Technology for the production of walnut oil - "Sharlan"

(Written down by Totyu Dechkov Beyalov, Born in 1891, in the village of Shipka)

  1. Cracking and hulling of nuts

  2. Baking - The oven is partitioned diagonally into two parts. The place, where the fire is stirred, occupies one third of the oven. When the oven is heated enough, the craftsman spreads the nuts in its other half and nurses the fire again. He stirs the nuts continuously with a shovel and twirls them in a semicircle by the fire. When a nut becomes yellow it's ready for grinding.

  3. Grinding - It is done between two mill - stones, driven by a horse.
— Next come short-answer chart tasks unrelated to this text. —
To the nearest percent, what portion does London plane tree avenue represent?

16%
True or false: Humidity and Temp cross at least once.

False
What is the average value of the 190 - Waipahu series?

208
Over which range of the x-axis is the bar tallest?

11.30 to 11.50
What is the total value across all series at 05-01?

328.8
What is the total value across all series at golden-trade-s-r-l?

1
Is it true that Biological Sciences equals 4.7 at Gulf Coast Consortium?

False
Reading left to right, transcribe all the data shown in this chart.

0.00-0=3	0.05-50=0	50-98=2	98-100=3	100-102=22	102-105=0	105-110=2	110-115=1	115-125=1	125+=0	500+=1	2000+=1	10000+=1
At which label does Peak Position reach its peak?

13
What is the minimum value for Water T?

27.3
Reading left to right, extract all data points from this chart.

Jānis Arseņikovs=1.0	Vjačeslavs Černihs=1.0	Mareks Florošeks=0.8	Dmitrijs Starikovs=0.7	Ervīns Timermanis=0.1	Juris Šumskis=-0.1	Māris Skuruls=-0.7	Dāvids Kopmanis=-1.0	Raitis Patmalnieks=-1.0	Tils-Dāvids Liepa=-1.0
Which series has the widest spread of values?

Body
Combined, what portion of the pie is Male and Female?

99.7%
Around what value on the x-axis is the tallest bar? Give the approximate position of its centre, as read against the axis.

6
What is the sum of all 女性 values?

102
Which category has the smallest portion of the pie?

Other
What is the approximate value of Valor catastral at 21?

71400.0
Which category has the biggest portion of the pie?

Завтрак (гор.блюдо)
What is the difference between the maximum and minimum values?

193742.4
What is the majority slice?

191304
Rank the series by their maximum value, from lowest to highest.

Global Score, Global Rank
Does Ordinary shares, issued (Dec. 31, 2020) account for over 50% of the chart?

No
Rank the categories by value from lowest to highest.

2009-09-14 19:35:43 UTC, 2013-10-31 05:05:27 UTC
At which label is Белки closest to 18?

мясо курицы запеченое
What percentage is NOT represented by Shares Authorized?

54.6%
Sixty-seventy kilograms of nuts have to be ground for 1 "nibet" /dose/ of oil.

  4. Boiling -10l. water, 1-2kg sea-salt and 15k yeast of walnut oil are put in the cauldron for the production of one dose. After boiling up, the ground mash is added. The master stirs it without a break and watches until it turns. Water helps extracting the oil. If there's sufficient quantity water, the oil comes out on top and the mash remains at the bottom. The boiling continues for another 1h. The walnut oil has to be yellow in colour. Then the fire is taken out of the little oven in order the oil to cool down.

  5. Pressing - The paste is put in buckets and brought to the wooden press, where it is emptied into burlap, set in a cut stone. The worker wraps the burlap up in four sides, puts the cover and tightens the wooden screw. The oil flows in a copper, placed in a stone trough. The oil-cake left after pressing is called "kyuspe" in Bulgarian.

  6. Maturing - The ready oil is kept in big earthenware vessels, built in the ground, in order to maintain equal temperature.

The whole procedure takes 10-12 hours. In strong pressing 1k pure oil is extracted from 3k nuts. In 1928 Mr. Beyalov replaced the horse in its workshop with a dieselengine.